- [EXERCISE INSTRUCTIONS] Rewrite the lines below as a Markdown table with the columns Row and Line, numbering each line and skipping blank ones. Omit the pictures.

* * *

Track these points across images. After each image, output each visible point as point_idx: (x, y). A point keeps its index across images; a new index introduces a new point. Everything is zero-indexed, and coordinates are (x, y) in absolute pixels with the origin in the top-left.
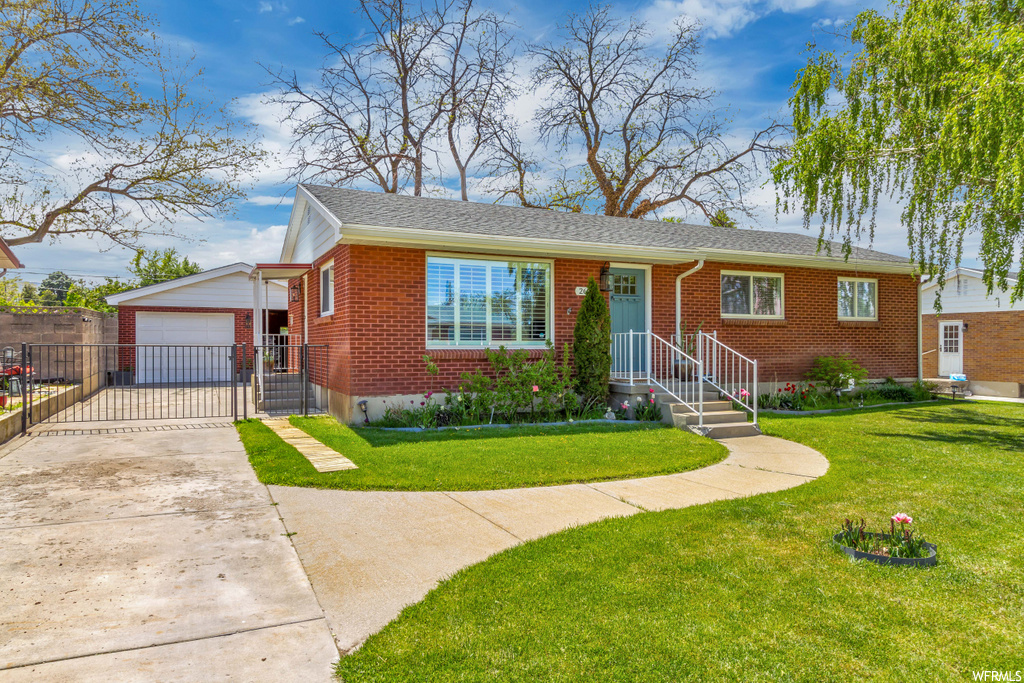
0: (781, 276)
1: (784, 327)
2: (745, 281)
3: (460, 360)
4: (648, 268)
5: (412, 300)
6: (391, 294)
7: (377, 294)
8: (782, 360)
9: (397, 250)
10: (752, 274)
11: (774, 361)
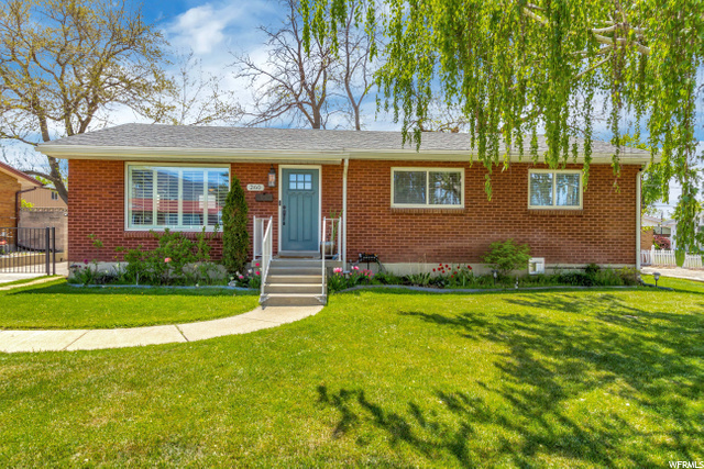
0: (462, 171)
1: (461, 215)
2: (422, 176)
3: (148, 239)
4: (319, 167)
5: (113, 196)
6: (98, 193)
7: (88, 192)
8: (459, 244)
9: (102, 161)
10: (428, 170)
11: (450, 244)
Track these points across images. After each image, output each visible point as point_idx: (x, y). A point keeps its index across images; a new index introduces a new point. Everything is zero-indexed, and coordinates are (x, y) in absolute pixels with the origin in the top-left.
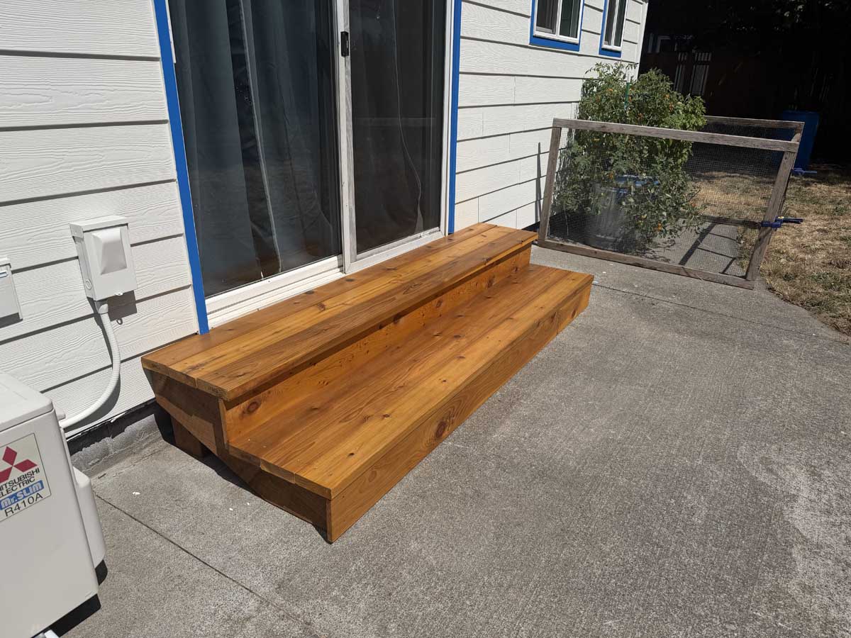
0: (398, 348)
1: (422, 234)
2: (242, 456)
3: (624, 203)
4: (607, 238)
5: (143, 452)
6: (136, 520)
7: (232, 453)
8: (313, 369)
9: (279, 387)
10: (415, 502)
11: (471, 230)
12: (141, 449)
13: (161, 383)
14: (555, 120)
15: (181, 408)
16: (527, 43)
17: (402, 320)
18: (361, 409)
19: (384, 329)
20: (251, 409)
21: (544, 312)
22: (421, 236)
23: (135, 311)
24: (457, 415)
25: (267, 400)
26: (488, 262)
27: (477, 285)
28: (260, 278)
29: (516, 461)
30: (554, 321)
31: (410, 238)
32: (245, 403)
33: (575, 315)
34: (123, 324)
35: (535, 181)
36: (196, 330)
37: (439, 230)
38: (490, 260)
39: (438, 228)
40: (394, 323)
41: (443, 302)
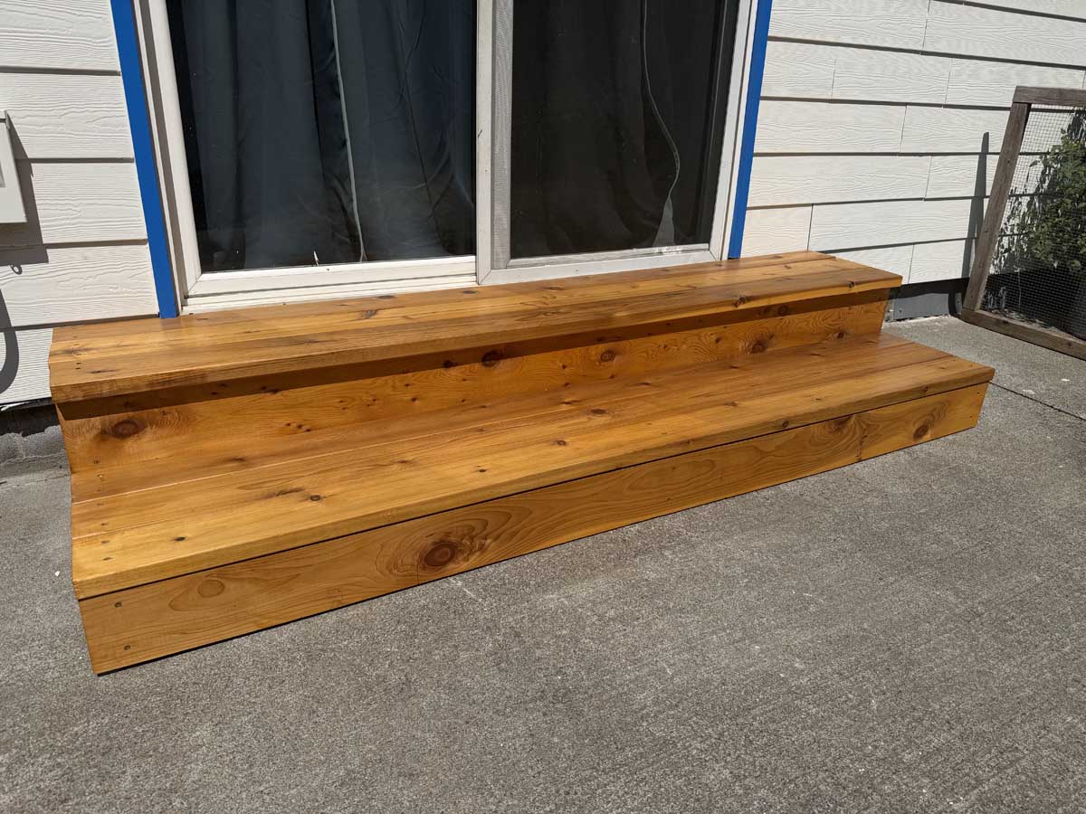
0: (484, 407)
1: (664, 249)
8: (270, 398)
10: (291, 661)
17: (504, 366)
18: (300, 477)
19: (455, 370)
20: (123, 431)
21: (815, 406)
22: (661, 253)
23: (46, 261)
24: (496, 539)
25: (159, 424)
26: (744, 303)
27: (720, 343)
28: (312, 263)
29: (538, 653)
30: (845, 431)
31: (635, 251)
32: (107, 417)
33: (928, 436)
34: (23, 274)
35: (970, 201)
36: (156, 310)
37: (709, 250)
38: (749, 299)
39: (706, 246)
40: (486, 365)
41: (620, 354)
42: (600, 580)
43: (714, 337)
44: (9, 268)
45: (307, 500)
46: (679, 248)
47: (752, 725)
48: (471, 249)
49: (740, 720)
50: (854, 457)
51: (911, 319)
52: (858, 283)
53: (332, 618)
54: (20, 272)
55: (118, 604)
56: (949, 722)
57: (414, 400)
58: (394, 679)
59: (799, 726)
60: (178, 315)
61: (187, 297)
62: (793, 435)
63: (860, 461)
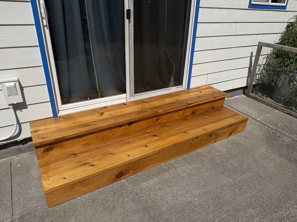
0: (129, 135)
1: (171, 88)
3: (291, 84)
4: (281, 98)
5: (34, 151)
6: (11, 175)
8: (80, 139)
11: (199, 88)
14: (259, 43)
16: (247, 7)
17: (133, 125)
18: (89, 159)
19: (122, 128)
20: (49, 150)
21: (204, 132)
22: (171, 89)
23: (27, 108)
24: (132, 170)
25: (56, 147)
26: (189, 105)
27: (184, 114)
28: (88, 100)
29: (141, 199)
30: (212, 137)
31: (164, 89)
32: (45, 147)
33: (232, 135)
35: (248, 68)
36: (52, 116)
37: (182, 87)
38: (190, 104)
39: (181, 86)
40: (129, 125)
41: (160, 119)
42: (155, 179)
43: (182, 113)
44: (19, 110)
45: (90, 166)
46: (175, 87)
47: (185, 214)
48: (125, 92)
49: (183, 213)
50: (214, 142)
51: (234, 96)
52: (217, 97)
53: (97, 191)
54: (22, 111)
55: (53, 194)
56: (226, 212)
57: (113, 135)
58: (111, 206)
59: (195, 214)
60: (57, 116)
61: (59, 111)
62: (199, 139)
63: (216, 142)
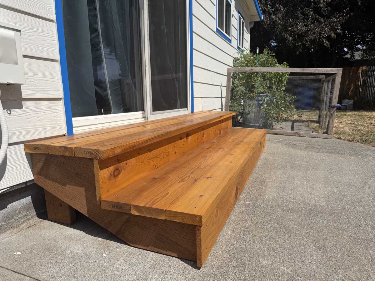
0: (190, 153)
2: (113, 207)
4: (255, 125)
5: (21, 227)
6: (19, 273)
7: (104, 206)
8: (150, 154)
9: (132, 161)
10: (244, 235)
12: (20, 224)
13: (40, 165)
14: (228, 69)
15: (56, 182)
16: (215, 31)
18: (189, 176)
20: (116, 174)
25: (125, 169)
26: (221, 118)
28: (102, 114)
31: (175, 110)
32: (112, 168)
34: (11, 115)
37: (187, 110)
40: (187, 139)
41: (204, 134)
43: (215, 129)
44: (6, 111)
46: (183, 109)
57: (175, 153)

* * *

- [WRITTEN SOLUTION]
| Row | Line |
|---|---|
| 1 | Track these points across images. After each image, output each visible point as point_idx: (x, y). A point keeps its index across images; a new index introduces a new point. Everything is zero-indexed, and coordinates are (x, y) in absolute pixels with the origin in the top-left. |
| 2 | 0: (781, 276) |
| 3 | 1: (784, 327) |
| 4 | 2: (745, 281) |
| 5 | 3: (460, 360) |
| 6 | 4: (648, 268) |
| 7 | 5: (412, 300) |
| 8 | 6: (391, 294) |
| 9 | 7: (377, 294) |
| 10 | 8: (782, 360) |
| 11 | 9: (397, 250) |
| 12 | 10: (752, 274) |
| 13 | 11: (774, 361) |
| 14 | 0: (462, 171) |
| 15 | 1: (461, 215) |
| 16 | 2: (422, 176) |
| 17 | 3: (148, 239) |
| 18 | 4: (319, 167) |
| 19 | 5: (113, 196) |
| 20 | 6: (98, 193) |
| 21 | 7: (88, 192) |
| 22 | 8: (459, 244) |
| 23 | 9: (102, 161) |
| 24 | 10: (428, 170) |
| 25 | 11: (450, 244) |
| 26 | Track these points across images. After each image, output each visible point as point_idx: (x, y). A point keeps its index across images; a new index introduces a new point. Everything is zero-indexed, and coordinates are (x, y) in absolute pixels with the origin in the top-left. |
| 27 | 0: (398, 348) |
| 28 | 1: (422, 234) |
| 29 | 2: (242, 456) |
| 30 | 3: (624, 203) |
| 31 | 4: (607, 238) |
| 32 | 5: (143, 452) |
| 33 | 6: (136, 520) |
| 34 | 7: (232, 453) |
| 35 | 8: (313, 369) |
| 36 | 9: (279, 387) |
| 37 | 10: (415, 502) |
| 38 | 11: (471, 230) |
| 39 | 12: (141, 449) |
| 40 | 13: (161, 383) |
| 41 | 14: (555, 120) |
| 42 | 15: (181, 408) |
| 43 | 16: (527, 43) |
| 44 | 17: (402, 320) |
| 45 | 18: (361, 409) |
| 46 | 19: (384, 329) |
| 47 | 20: (251, 409) |
| 48 | 21: (544, 312) |
| 49 | 22: (421, 236) |
| 50 | 23: (135, 311) |
| 51 | 24: (457, 415) |
| 52 | 25: (267, 400) |
| 53 | 26: (488, 262) |
| 54 | 27: (477, 285) |
| 55 | 28: (260, 278) |
| 56 | 29: (516, 461) |
| 57 | 30: (554, 321) |
| 58 | 31: (410, 238) |
| 59 | 32: (245, 403) |
| 60 | 33: (575, 315) |
| 61 | 34: (123, 324) |
| 62 | 35: (535, 181) |
| 63 | 36: (196, 330) |
| 64 | 37: (439, 230) |
| 65 | 38: (490, 260) |
| 66 | 39: (438, 228) |
| 67 | 40: (394, 323) |
| 68 | 41: (443, 302) |
| 69 | 0: (484, 407) |
| 70 | 1: (664, 249) |
| 71 | 8: (270, 398) |
| 72 | 10: (291, 661) |
| 73 | 17: (504, 366) |
| 74 | 18: (300, 477) |
| 75 | 19: (455, 370) |
| 76 | 20: (123, 431) |
| 77 | 21: (815, 406) |
| 78 | 22: (661, 253) |
| 79 | 23: (46, 261) |
| 80 | 24: (496, 539) |
| 81 | 25: (159, 424) |
| 82 | 26: (744, 303) |
| 83 | 27: (720, 343) |
| 84 | 28: (312, 263) |
| 85 | 29: (538, 653) |
| 86 | 30: (845, 431) |
| 87 | 31: (635, 251) |
| 88 | 32: (107, 417) |
| 89 | 33: (928, 436) |
| 90 | 34: (23, 274) |
| 91 | 35: (970, 201) |
| 92 | 36: (156, 310) |
| 93 | 37: (709, 250) |
| 94 | 38: (749, 299) |
| 95 | 39: (706, 246) |
| 96 | 40: (486, 365) |
| 97 | 41: (620, 354) |
| 98 | 42: (600, 580) |
| 99 | 43: (714, 337) |
| 100 | 44: (9, 268) |
| 101 | 45: (307, 500) |
| 102 | 46: (679, 248) |
| 103 | 47: (752, 725) |
| 104 | 48: (471, 249) |
| 105 | 49: (740, 720) |
| 106 | 50: (854, 457) |
| 107 | 51: (911, 319) |
| 108 | 52: (858, 283) |
| 109 | 53: (332, 618) |
| 110 | 54: (20, 272) |
| 111 | 55: (118, 604) |
| 112 | 56: (949, 722) |
| 113 | 57: (414, 400) |
| 114 | 58: (394, 679) |
| 115 | 59: (799, 726) |
| 116 | 60: (178, 315) |
| 117 | 61: (187, 297) |
| 118 | 62: (793, 435) |
| 119 | 63: (860, 461) |
| 120 | 0: (129, 135) |
| 121 | 1: (171, 88) |
| 122 | 3: (291, 84) |
| 123 | 4: (281, 98) |
| 124 | 5: (34, 151) |
| 125 | 6: (11, 175) |
| 126 | 8: (80, 139) |
| 127 | 11: (199, 88) |
| 128 | 14: (259, 43) |
| 129 | 16: (247, 7) |
| 130 | 17: (133, 125) |
| 131 | 18: (89, 159) |
| 132 | 19: (122, 128) |
| 133 | 20: (49, 150) |
| 134 | 21: (204, 132) |
| 135 | 22: (171, 89) |
| 136 | 23: (27, 108) |
| 137 | 24: (132, 170) |
| 138 | 25: (56, 147) |
| 139 | 26: (189, 105) |
| 140 | 27: (184, 114) |
| 141 | 28: (88, 100) |
| 142 | 29: (141, 199) |
| 143 | 30: (212, 137) |
| 144 | 31: (164, 89) |
| 145 | 32: (45, 147) |
| 146 | 33: (232, 135) |
| 147 | 35: (248, 68) |
| 148 | 36: (52, 116) |
| 149 | 37: (182, 87) |
| 150 | 38: (190, 104) |
| 151 | 39: (181, 86) |
| 152 | 40: (129, 125) |
| 153 | 41: (160, 119) |
| 154 | 42: (155, 179) |
| 155 | 43: (182, 113) |
| 156 | 44: (19, 110) |
| 157 | 45: (90, 166) |
| 158 | 46: (175, 87) |
| 159 | 47: (185, 214) |
| 160 | 48: (125, 92) |
| 161 | 49: (183, 213) |
| 162 | 50: (214, 142) |
| 163 | 51: (234, 96) |
| 164 | 52: (217, 97) |
| 165 | 53: (97, 191) |
| 166 | 54: (22, 111) |
| 167 | 55: (53, 194) |
| 168 | 56: (226, 212) |
| 169 | 57: (113, 135) |
| 170 | 58: (111, 206) |
| 171 | 59: (195, 214) |
| 172 | 60: (57, 116) |
| 173 | 61: (59, 111) |
| 174 | 62: (199, 139) |
| 175 | 63: (216, 142) |
| 176 | 0: (190, 153) |
| 177 | 2: (113, 207) |
| 178 | 4: (255, 125) |
| 179 | 5: (21, 227) |
| 180 | 6: (19, 273) |
| 181 | 7: (104, 206) |
| 182 | 8: (150, 154) |
| 183 | 9: (132, 161) |
| 184 | 10: (244, 235) |
| 185 | 12: (20, 224) |
| 186 | 13: (40, 165) |
| 187 | 14: (228, 69) |
| 188 | 15: (56, 182) |
| 189 | 16: (215, 31) |
| 190 | 18: (189, 176) |
| 191 | 20: (116, 174) |
| 192 | 25: (125, 169) |
| 193 | 26: (221, 118) |
| 194 | 28: (102, 114) |
| 195 | 31: (175, 110) |
| 196 | 32: (112, 168) |
| 197 | 34: (11, 115) |
| 198 | 37: (187, 110) |
| 199 | 40: (187, 139) |
| 200 | 41: (204, 134) |
| 201 | 43: (215, 129) |
| 202 | 44: (6, 111) |
| 203 | 46: (183, 109) |
| 204 | 57: (175, 153) |